In an interview, Rosenstein went on to say that the attorney general for the District of Columbia, Robert Spagnoletti, has advised the mayor, a Democrat, on whether current district law prohibits recognition of same-sex marriages performed in the 50 states.
“It’s my understanding, [Spagnoletti] has told the mayor that the current city charter does not preclude D.C. from recognizing all marriages legally performed in other states,” said Rosenstein.
The decision to clarify the city’s position on same-sex marriage was prompted in part by a letter that Massachusetts Gov. Mitt Romney sent to officials in the other forty-nine states and Washington asking governors and attorneys general whether same-sex marriages performed in Massachusetts would be recognized within their jurisdictions. Romney has invoked an obscure 1913 law, written to prevent interracial marriages, that prohibits Massachusetts from performing marriages for out-of-state couples whose home states do not recognize such unions.

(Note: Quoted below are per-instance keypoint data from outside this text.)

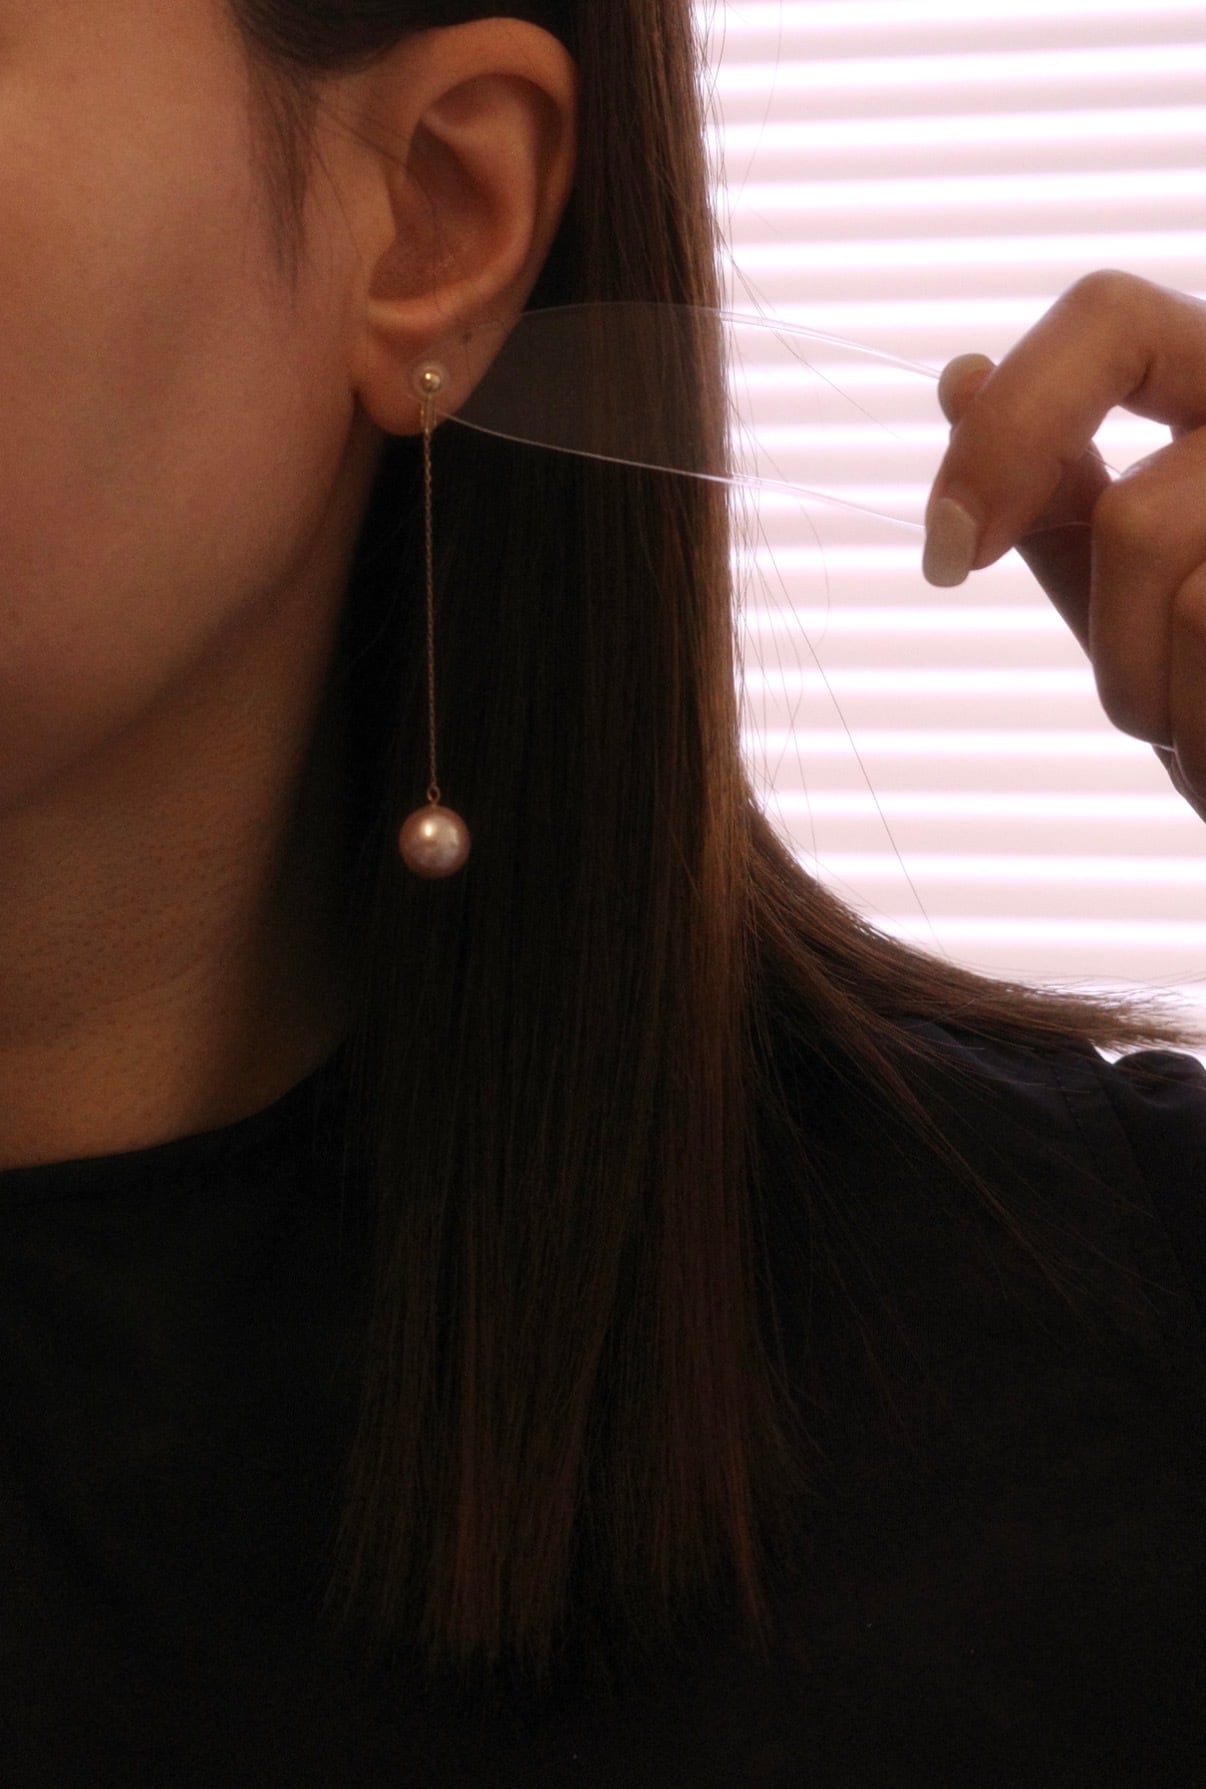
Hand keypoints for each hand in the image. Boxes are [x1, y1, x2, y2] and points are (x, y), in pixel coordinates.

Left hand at [924, 269, 1205, 821]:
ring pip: (1191, 600)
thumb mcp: (1146, 590)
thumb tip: (962, 378)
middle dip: (1116, 643)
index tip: (951, 551)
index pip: (1106, 317)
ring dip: (1167, 704)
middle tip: (1151, 712)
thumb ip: (1063, 497)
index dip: (1007, 428)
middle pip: (1137, 514)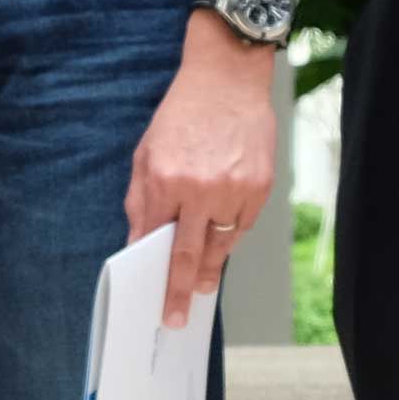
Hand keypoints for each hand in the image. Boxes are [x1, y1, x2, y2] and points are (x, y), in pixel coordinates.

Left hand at [122, 18, 279, 327]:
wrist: (226, 82)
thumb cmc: (181, 117)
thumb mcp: (146, 154)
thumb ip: (141, 201)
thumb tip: (139, 243)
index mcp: (165, 179)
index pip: (156, 241)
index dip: (155, 274)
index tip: (156, 301)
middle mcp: (200, 189)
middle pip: (189, 254)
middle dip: (181, 291)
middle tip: (176, 317)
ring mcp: (234, 190)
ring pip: (220, 246)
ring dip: (209, 268)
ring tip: (200, 285)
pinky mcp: (260, 189)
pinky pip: (242, 228)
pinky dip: (229, 239)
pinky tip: (219, 245)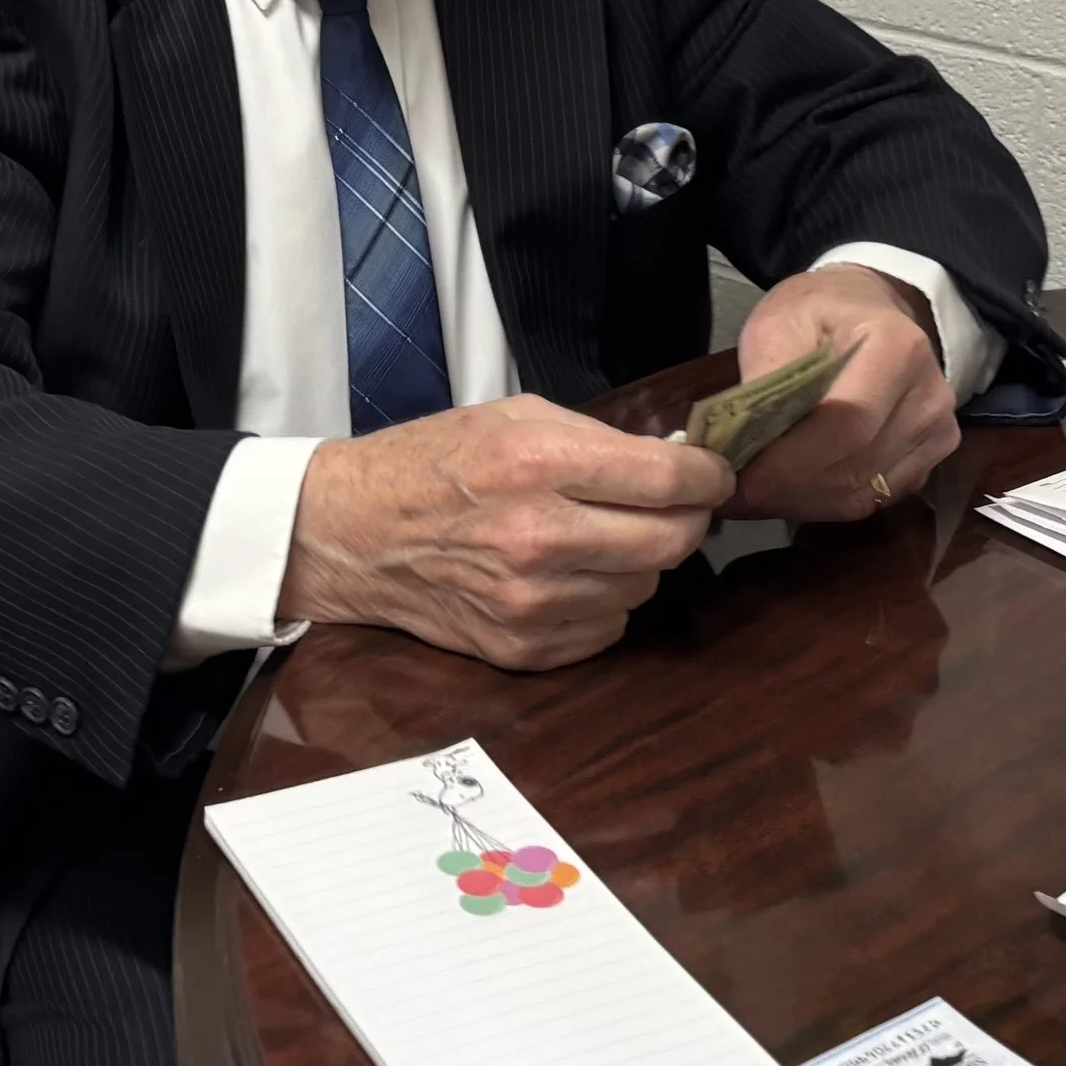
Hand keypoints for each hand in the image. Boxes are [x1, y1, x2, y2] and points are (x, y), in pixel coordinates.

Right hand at [280, 397, 732, 672]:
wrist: (352, 532)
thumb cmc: (431, 463)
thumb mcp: (512, 416)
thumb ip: (597, 439)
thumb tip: (675, 466)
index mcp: (537, 464)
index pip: (668, 482)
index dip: (709, 476)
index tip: (713, 473)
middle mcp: (538, 537)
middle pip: (671, 543)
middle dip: (686, 519)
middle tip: (672, 505)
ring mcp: (531, 602)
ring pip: (644, 588)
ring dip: (638, 561)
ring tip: (599, 536)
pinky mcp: (522, 648)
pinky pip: (607, 628)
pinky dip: (603, 601)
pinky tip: (569, 574)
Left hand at [732, 265, 957, 523]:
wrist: (870, 309)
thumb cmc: (819, 311)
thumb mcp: (778, 323)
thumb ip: (767, 380)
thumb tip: (741, 447)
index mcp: (896, 349)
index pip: (846, 424)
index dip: (791, 462)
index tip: (741, 480)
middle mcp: (930, 396)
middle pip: (855, 467)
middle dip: (788, 489)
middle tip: (735, 496)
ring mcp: (938, 432)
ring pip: (864, 494)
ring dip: (803, 502)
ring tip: (757, 494)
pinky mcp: (931, 459)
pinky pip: (875, 499)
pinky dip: (827, 503)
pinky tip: (791, 492)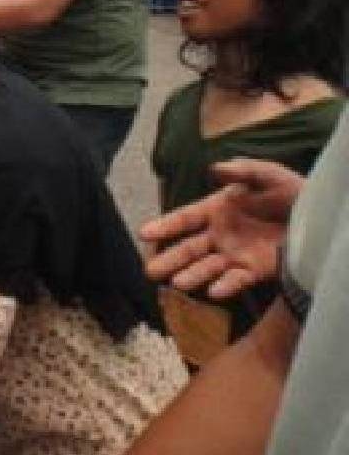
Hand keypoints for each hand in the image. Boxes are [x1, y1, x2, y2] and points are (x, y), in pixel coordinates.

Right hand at [141, 159, 302, 299]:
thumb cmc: (289, 191)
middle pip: (188, 248)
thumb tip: (214, 169)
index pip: (184, 219)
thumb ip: (241, 171)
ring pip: (207, 267)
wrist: (317, 216)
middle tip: (149, 271)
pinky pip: (236, 280)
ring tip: (176, 283)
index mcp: (216, 210)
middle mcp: (219, 235)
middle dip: (168, 259)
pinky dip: (225, 286)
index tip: (143, 233)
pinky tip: (213, 292)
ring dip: (192, 275)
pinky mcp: (254, 271)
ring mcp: (234, 254)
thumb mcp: (266, 175)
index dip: (164, 225)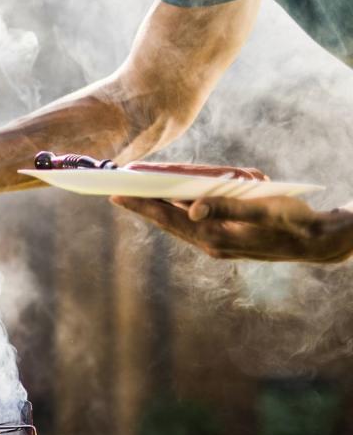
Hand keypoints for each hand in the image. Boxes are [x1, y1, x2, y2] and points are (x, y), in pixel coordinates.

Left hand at [111, 195, 352, 262]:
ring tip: (135, 194)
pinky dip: (178, 212)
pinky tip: (169, 202)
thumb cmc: (293, 221)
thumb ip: (227, 208)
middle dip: (141, 205)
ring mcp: (218, 244)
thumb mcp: (263, 209)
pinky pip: (193, 225)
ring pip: (178, 223)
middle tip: (115, 191)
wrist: (319, 242)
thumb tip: (191, 208)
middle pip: (167, 221)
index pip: (168, 218)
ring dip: (157, 208)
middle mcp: (211, 244)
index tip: (116, 194)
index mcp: (216, 237)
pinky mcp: (226, 239)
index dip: (141, 205)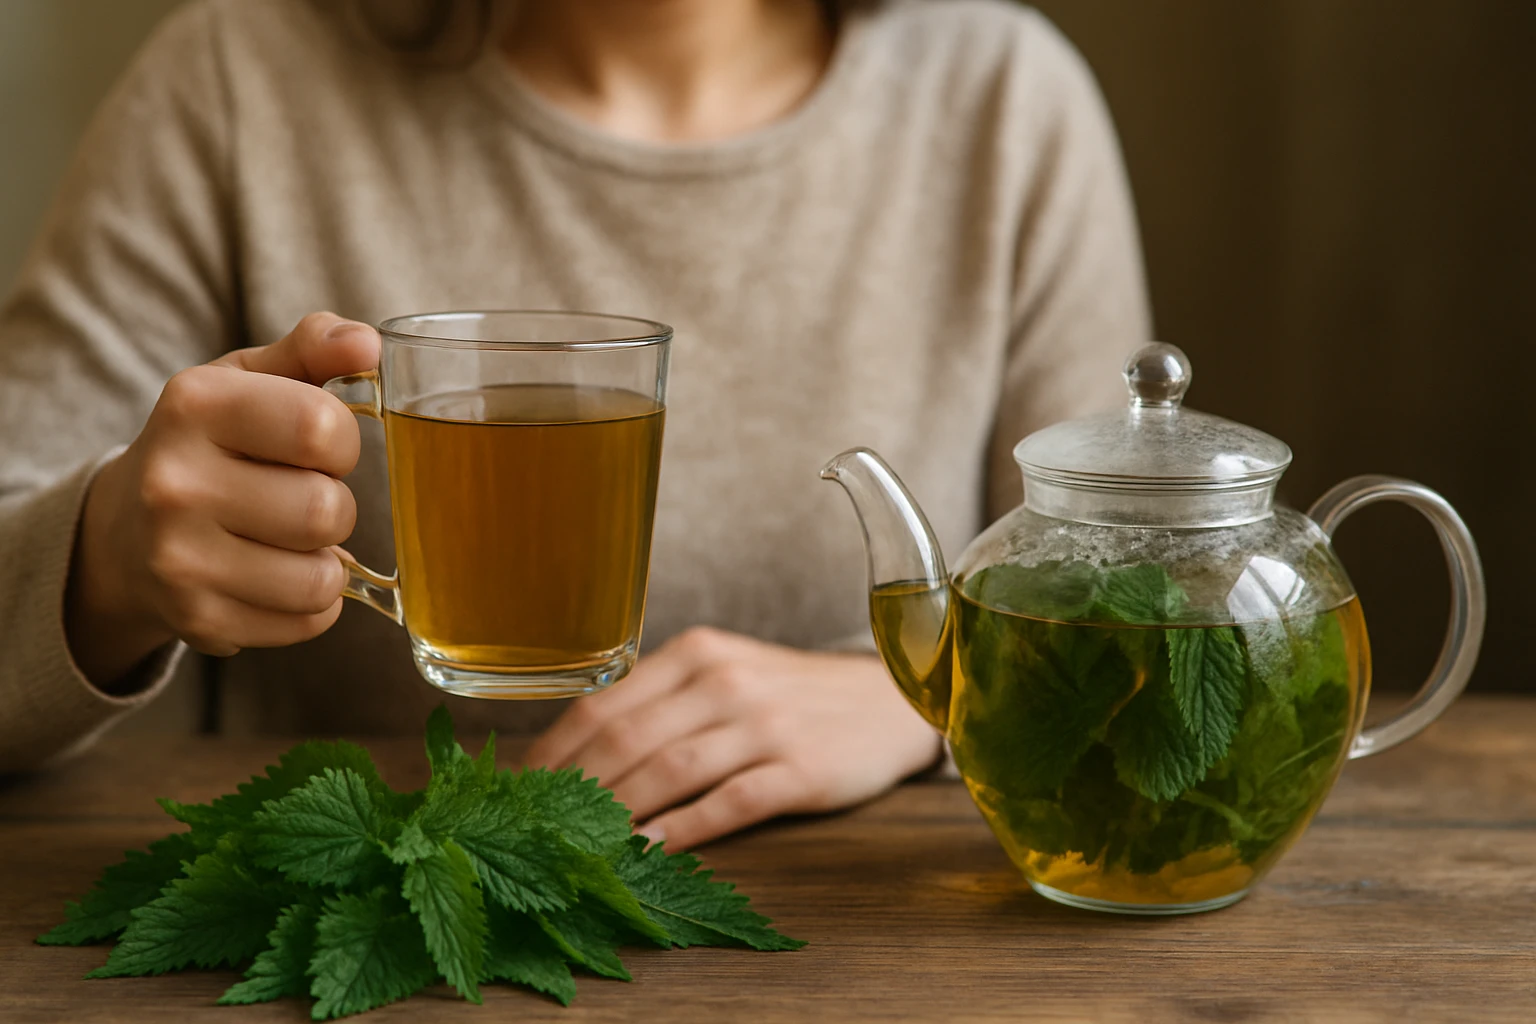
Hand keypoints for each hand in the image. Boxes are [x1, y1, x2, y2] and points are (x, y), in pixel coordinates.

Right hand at [65, 313, 378, 686]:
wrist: (124, 531)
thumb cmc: (212, 444)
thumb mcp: (249, 380)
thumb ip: (313, 349)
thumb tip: (367, 343)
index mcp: (195, 405)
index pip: (320, 427)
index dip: (341, 442)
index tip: (319, 445)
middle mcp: (175, 482)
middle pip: (327, 510)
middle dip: (336, 505)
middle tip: (302, 497)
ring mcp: (179, 559)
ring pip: (322, 577)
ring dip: (328, 561)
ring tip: (292, 541)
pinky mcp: (197, 620)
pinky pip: (308, 621)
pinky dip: (312, 603)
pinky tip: (278, 576)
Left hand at [524, 627, 942, 849]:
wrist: (889, 701)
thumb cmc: (792, 695)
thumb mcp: (725, 673)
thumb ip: (662, 700)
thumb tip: (580, 753)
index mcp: (696, 652)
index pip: (604, 704)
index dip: (554, 753)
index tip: (519, 791)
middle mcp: (724, 681)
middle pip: (626, 740)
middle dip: (571, 791)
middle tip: (535, 829)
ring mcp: (763, 724)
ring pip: (668, 771)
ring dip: (616, 814)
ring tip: (577, 846)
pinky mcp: (798, 769)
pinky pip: (726, 804)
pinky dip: (679, 832)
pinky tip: (646, 852)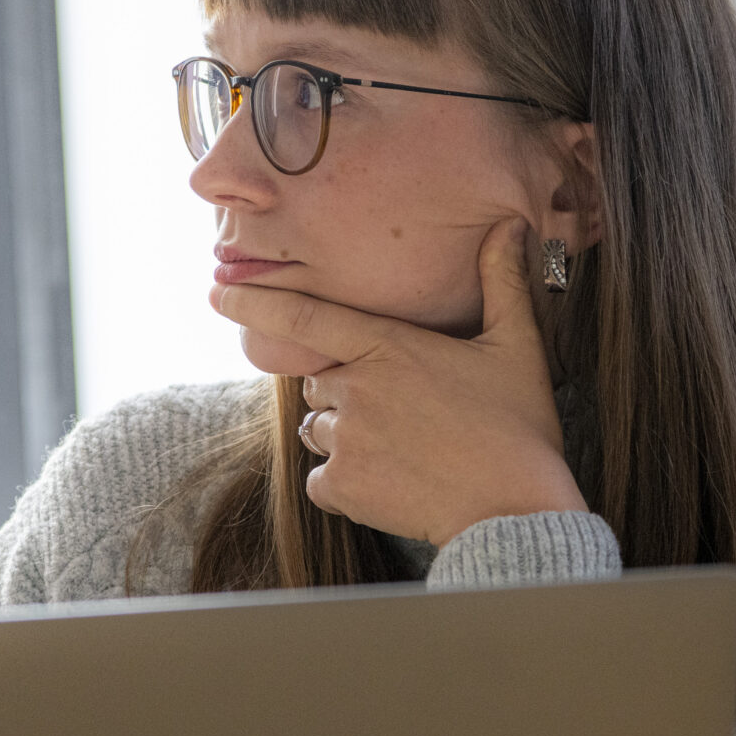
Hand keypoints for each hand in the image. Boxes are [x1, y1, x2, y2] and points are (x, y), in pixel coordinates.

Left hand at [207, 222, 588, 546]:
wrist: (514, 508)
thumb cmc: (519, 426)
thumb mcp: (516, 345)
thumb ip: (502, 282)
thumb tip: (510, 226)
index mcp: (388, 346)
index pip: (303, 317)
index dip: (255, 303)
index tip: (216, 294)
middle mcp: (356, 388)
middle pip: (318, 380)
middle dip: (343, 390)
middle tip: (398, 411)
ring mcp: (345, 440)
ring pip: (317, 429)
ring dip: (343, 435)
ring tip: (400, 448)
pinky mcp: (343, 487)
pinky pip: (320, 478)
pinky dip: (343, 481)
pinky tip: (388, 482)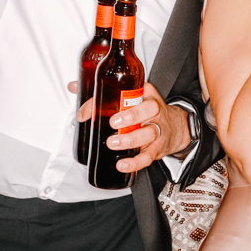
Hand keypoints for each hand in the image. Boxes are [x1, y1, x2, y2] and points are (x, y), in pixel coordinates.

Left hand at [66, 81, 192, 171]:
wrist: (176, 126)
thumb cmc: (147, 109)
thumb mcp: (130, 96)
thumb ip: (101, 91)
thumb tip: (73, 86)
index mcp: (146, 94)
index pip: (132, 91)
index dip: (111, 98)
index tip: (91, 108)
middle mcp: (154, 110)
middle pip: (148, 110)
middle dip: (131, 116)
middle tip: (113, 122)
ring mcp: (157, 129)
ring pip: (149, 133)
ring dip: (130, 139)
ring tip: (113, 143)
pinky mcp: (157, 147)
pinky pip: (148, 156)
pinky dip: (135, 162)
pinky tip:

If Washington recognizes the legitimacy of same-sex marriages, it would give district gay and lesbian couples the ability to argue that Massachusetts officials could issue them marriage licenses even while observing the 1913 law, which this week became the target of two lawsuits challenging its constitutionality.
Wayne Witkowski, the deputy attorney general for Washington, confirmed that Spagnoletti had advised Williams on the district’s marriage law, but wouldn’t disclose whether or not Spagnoletti had deemed such marriages as legal. While Witowski said that he didn’t know when Williams would make public any directives regarding same-sex marriages, he also said that Washington “needs to be ahead of the curve in instructing various agencies about what they should do when same-sex couples claim they are married and present a marriage license.”
Witkowski said he was not aware of any same-sex couple who had thus far raised such a claim.
The District of Columbia has no law, such as the federal Defense of Marriage Act (DOMA), that specifically states it can’t recognize same-sex marriages. However, the city’s home rule charter allows Congress to pass or repeal with a simple majority vote any law pertaining to the district.
Some gay activists fear that should Washington recognize same-sex marriages, Republicans who control both branches of Congress would then introduce legislation to ban all same-sex marriages in the city. With the Senate scheduled for a July 12 vote on the Federal Marriage Amendment, same-sex marriage advocates are fearful about a political backlash if Williams rules in their favor.
Rosenstein said that for some conservative lawmakers, banning same-sex marriage in Washington earns “political points” in their home states. He also said he believes that an effort to introduce legislation in Congress to enact a DOMA in Washington will allow those in favor of the Federal Marriage Amendment to assess their congressional support. Rosentein said the effort could be viewed as a “dry run” for the July 12 clash over the constitutional amendment proposal.